Storage & Performance

SQLite Storage (v1.0+)

Call graph data is stored in SQLite for optimal performance:

.drift/lake/callgraph/
└── callgraph.db          # SQLite database with WAL mode

Key benefits:

  • O(1) memory queries β€” No need to load entire graph
  • Concurrent access β€” Multiple tools can query simultaneously
  • 8x faster builds β€” Parallel parsing with batched writes
  • No OOM β€” Handles 10K+ file codebases that previously crashed

Incremental Updates

Only changed files are re-analyzed:

# Full build
drift callgraph build

# Incremental (default)
drift callgraph build --incremental

# Force full rebuild
drift callgraph build --force

Performance (v1.0 Rust Core)

Codebase Size Build Time Query Time
<10K LOC <1s <50ms
10-100K LOC 1-5s <100ms
100K-1M LOC 5-30s <500ms
>1M LOC 30s-2min <1s

Note: v1.0 introduced SQLite-backed storage and Rust-native parsing, providing 4-8x performance improvements over previous versions.


Best Practices

1. Build Before Querying

# Always scan first
drift scan

# Then query
drift callgraph reach src/api/users.ts:42

2. Use Depth Limits

For large codebases, limit traversal depth:

drift callgraph reach src/api/users.ts:42 --max-depth 5

3. Focus on Sensitive Data

Use --sensitive-only to focus on what matters:

drift callgraph inverse users.password_hash --sensitive-only

4. Combine with Impact Analysis

Before making changes:

# 1. Check what you're changing
drift callgraph function handleLogin

# 2. Check impact
drift callgraph impact handleLogin

# 3. Check test coverage for sensitive data
drift callgraph coverage

# 4. Check what tests to run
drift test-topology affected src/auth/login.ts

Troubleshooting

"No call graph data"

Run drift scan first to build the call graph.

"Function not found"

Check the function name matches exactly.
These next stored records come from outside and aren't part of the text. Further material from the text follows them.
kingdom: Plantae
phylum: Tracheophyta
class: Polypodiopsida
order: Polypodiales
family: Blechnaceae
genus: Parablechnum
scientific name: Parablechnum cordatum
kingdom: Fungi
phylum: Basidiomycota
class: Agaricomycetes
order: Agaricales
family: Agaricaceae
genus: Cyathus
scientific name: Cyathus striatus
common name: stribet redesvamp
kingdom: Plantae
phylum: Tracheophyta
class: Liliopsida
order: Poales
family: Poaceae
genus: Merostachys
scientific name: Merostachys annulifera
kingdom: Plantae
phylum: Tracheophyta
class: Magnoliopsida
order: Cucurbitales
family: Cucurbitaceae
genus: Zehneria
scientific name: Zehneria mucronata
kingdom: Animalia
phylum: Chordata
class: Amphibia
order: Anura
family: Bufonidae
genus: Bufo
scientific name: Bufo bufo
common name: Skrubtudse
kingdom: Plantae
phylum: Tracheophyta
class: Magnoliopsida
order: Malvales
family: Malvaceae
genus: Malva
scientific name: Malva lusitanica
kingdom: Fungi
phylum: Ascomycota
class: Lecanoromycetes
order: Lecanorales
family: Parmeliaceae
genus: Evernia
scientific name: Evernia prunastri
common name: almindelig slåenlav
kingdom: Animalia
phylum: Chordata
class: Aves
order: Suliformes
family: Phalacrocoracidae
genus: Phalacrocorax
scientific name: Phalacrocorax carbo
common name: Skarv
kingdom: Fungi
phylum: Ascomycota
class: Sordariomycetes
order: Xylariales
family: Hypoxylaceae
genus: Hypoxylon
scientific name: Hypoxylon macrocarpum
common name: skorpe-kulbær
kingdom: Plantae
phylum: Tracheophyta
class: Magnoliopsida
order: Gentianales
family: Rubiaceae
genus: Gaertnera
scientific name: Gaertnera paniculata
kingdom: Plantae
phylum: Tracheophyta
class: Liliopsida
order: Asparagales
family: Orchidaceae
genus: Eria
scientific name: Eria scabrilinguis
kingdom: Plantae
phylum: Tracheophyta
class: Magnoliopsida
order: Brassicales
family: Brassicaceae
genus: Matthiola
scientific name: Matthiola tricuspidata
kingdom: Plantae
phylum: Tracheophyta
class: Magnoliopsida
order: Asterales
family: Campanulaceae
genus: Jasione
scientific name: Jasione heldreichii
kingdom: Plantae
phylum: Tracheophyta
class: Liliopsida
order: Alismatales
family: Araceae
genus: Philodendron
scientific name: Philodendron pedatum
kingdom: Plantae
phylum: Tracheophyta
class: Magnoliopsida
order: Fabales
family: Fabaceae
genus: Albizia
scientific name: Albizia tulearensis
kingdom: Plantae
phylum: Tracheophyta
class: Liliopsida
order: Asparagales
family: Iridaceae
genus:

Use drift callgraph status to see what's indexed.

"Slow queries"

  • Use --max-depth to limit traversal
  • Use --sensitive-only to filter results
  • Run drift callgraph build --force to rebuild

"Missing calls"

Some dynamic calls can't be statically analyzed:

  • eval() / exec()
  • Dynamic imports
  • Reflection-based calls

Drift uses regex fallback for common patterns but may miss edge cases.